Training time constraint: 24 hours.
Evaluation time constraint: 10 minutes.
You can use 8 80GB H100 GPUs.
You only have 3 chances to evaluate your submission.
Total time limit: 48 hours.

Evaluation

Evaluation metrics:

Accuracy: Measure accuracy of the variant policy on the test set at the end of the training.
Entropy Analysis: Track entropy of the variant policy along the training process.

Success criteria:

The accuracy of the variant policy on MATH500 should be at least higher than the baseline policy. Try your best to get the highest accuracy!
The average entropy of the variant policy should be in a reasonable range.
The final score will be the accuracy score * entropy score * 100

Environment

We have setup the conda environment for you named /workspace/conda, and we have activated the environment.

Scripts

You can generate scripts in the /workspace/task/scripts directory. You should not modify scripts that are originally in the /workspace/task/scripts directory.
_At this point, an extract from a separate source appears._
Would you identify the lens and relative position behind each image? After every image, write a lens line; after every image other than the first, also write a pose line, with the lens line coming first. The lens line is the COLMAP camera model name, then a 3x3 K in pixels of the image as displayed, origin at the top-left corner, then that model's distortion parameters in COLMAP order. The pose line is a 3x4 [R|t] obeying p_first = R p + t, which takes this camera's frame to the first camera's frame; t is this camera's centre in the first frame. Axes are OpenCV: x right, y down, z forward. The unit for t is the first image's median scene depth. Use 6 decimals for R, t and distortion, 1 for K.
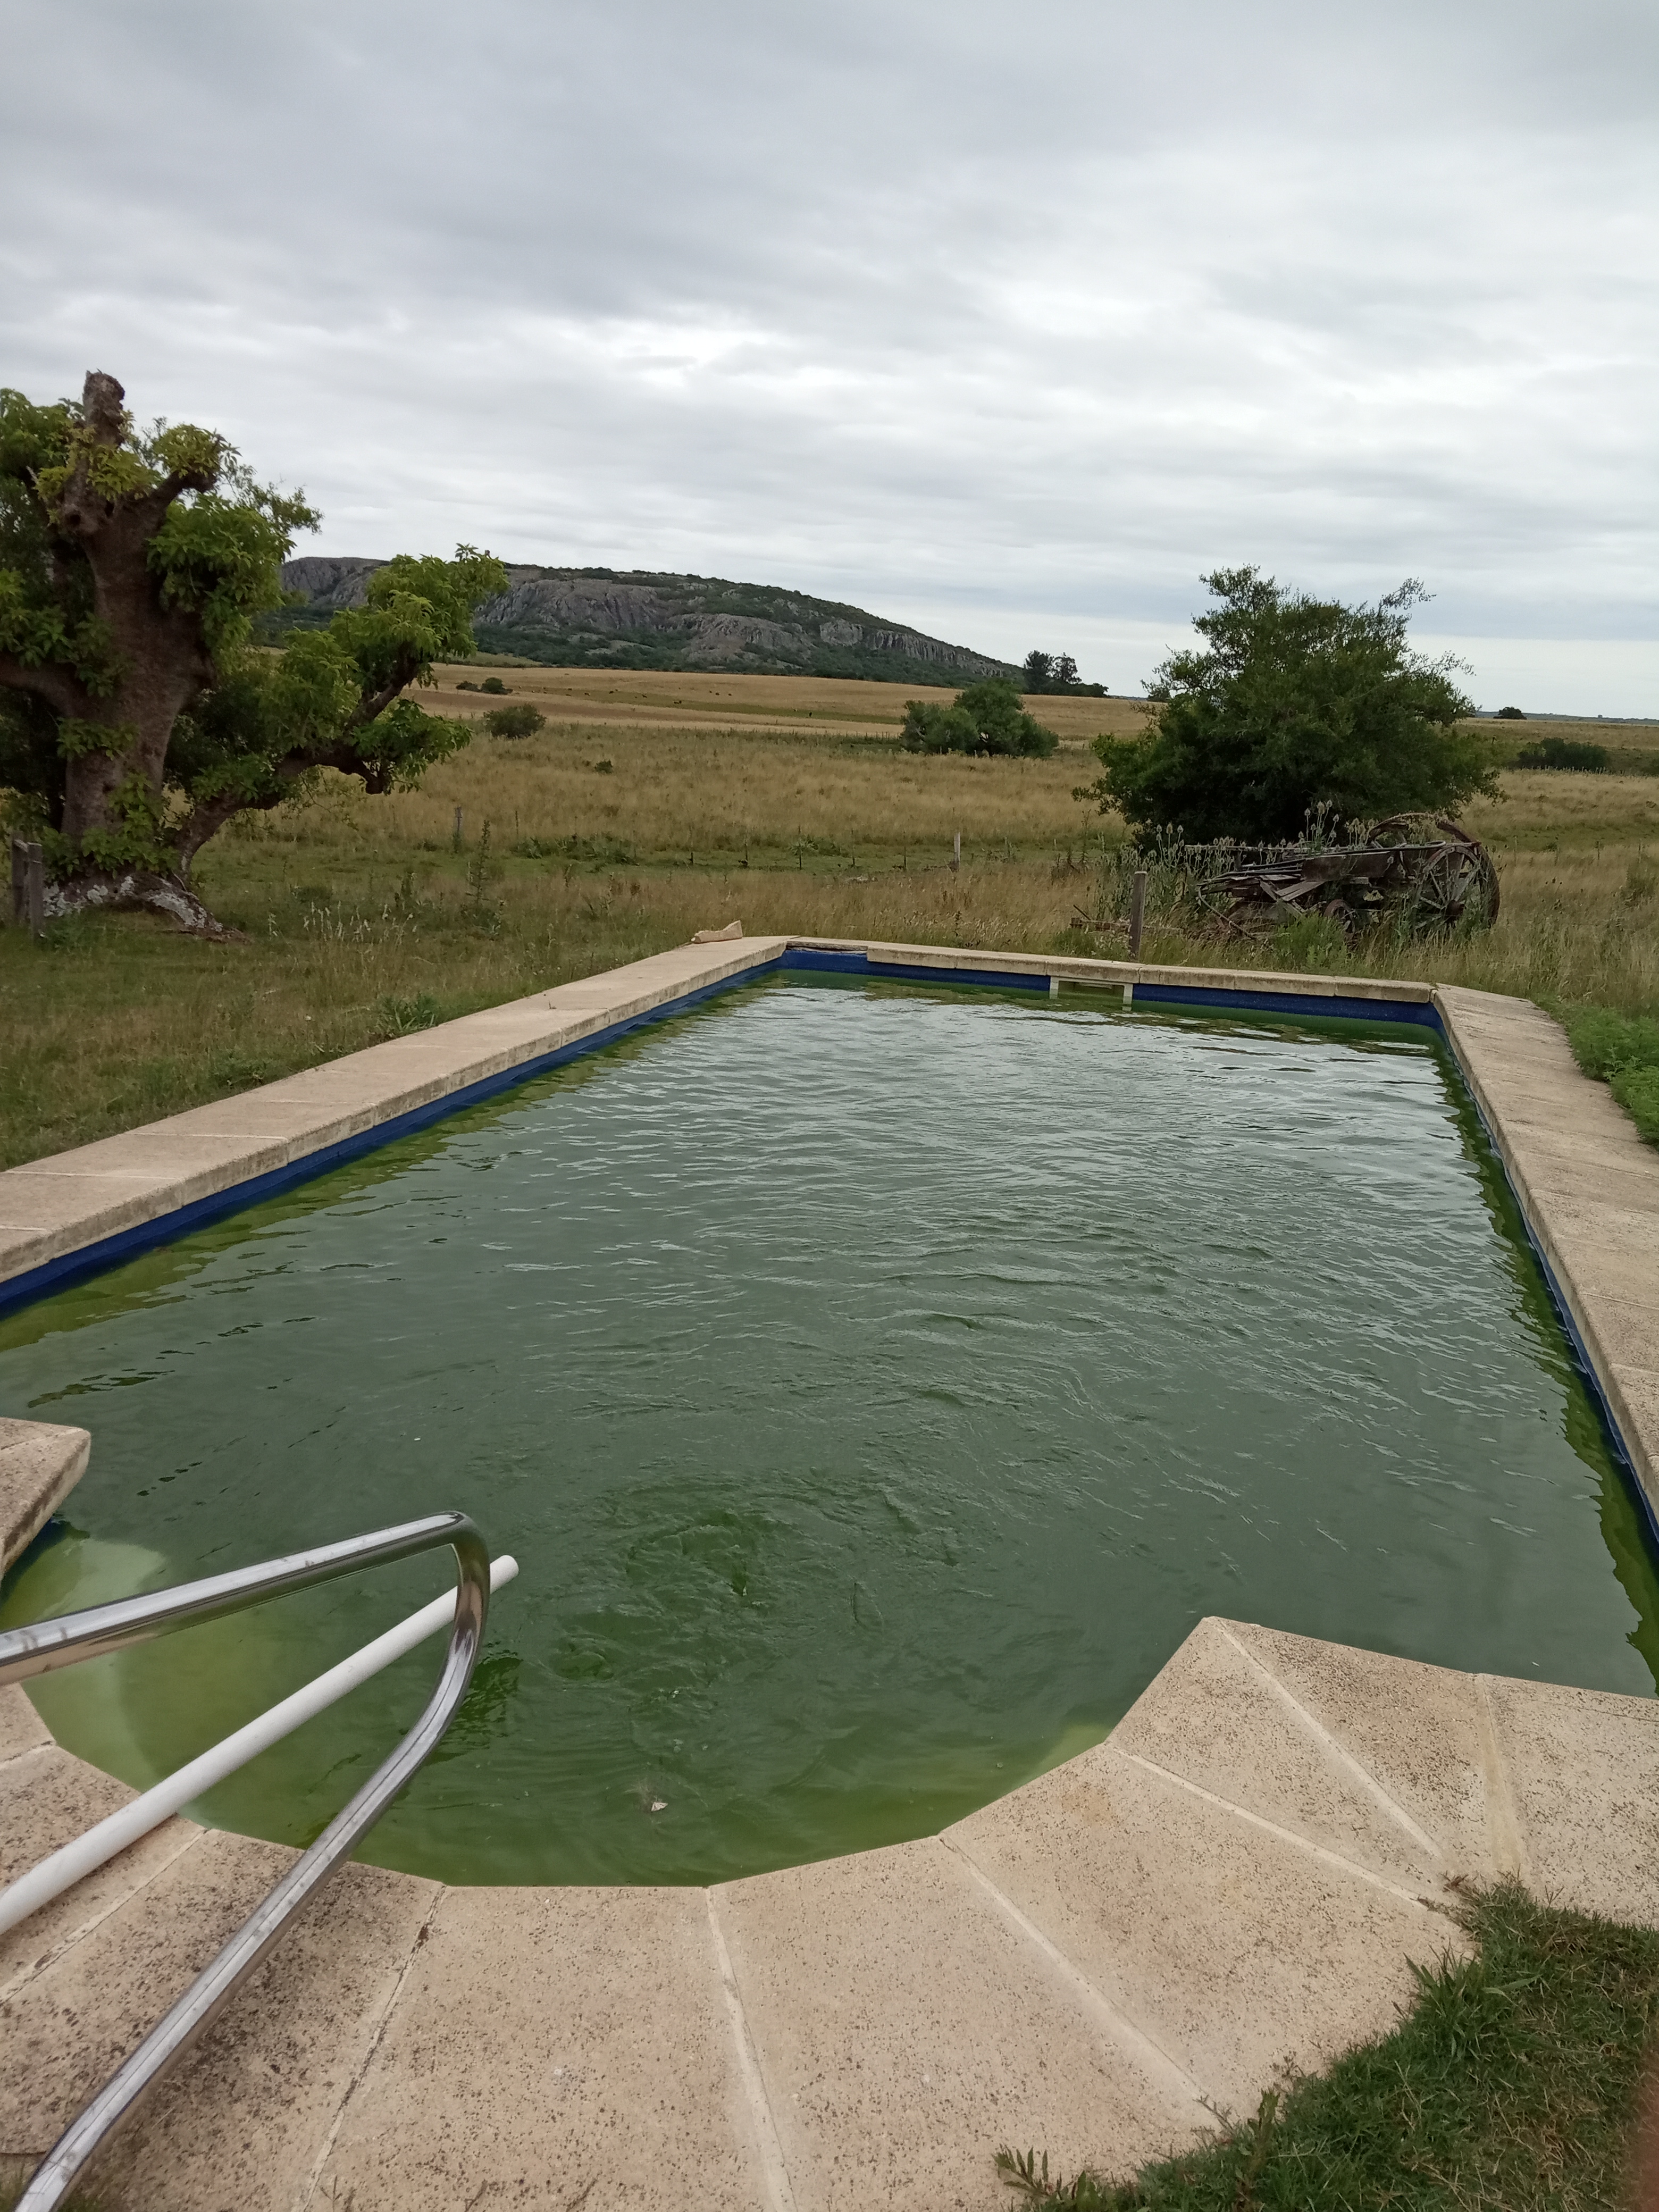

The following scripts are provided to you, do not modify them:

/workspace/task/repositories/verl/scripts/model_merger.py: Given a model path of verl checkpoint, which is a directory containing multiple model_world_size_8_rank_{rank_number}.pt files, you can use this script to merge the model weights into huggingface format.
- Input:
  - --local_dir: The path of the verl checkpoint.
- Output:
  - The checkpoint in huggingface format.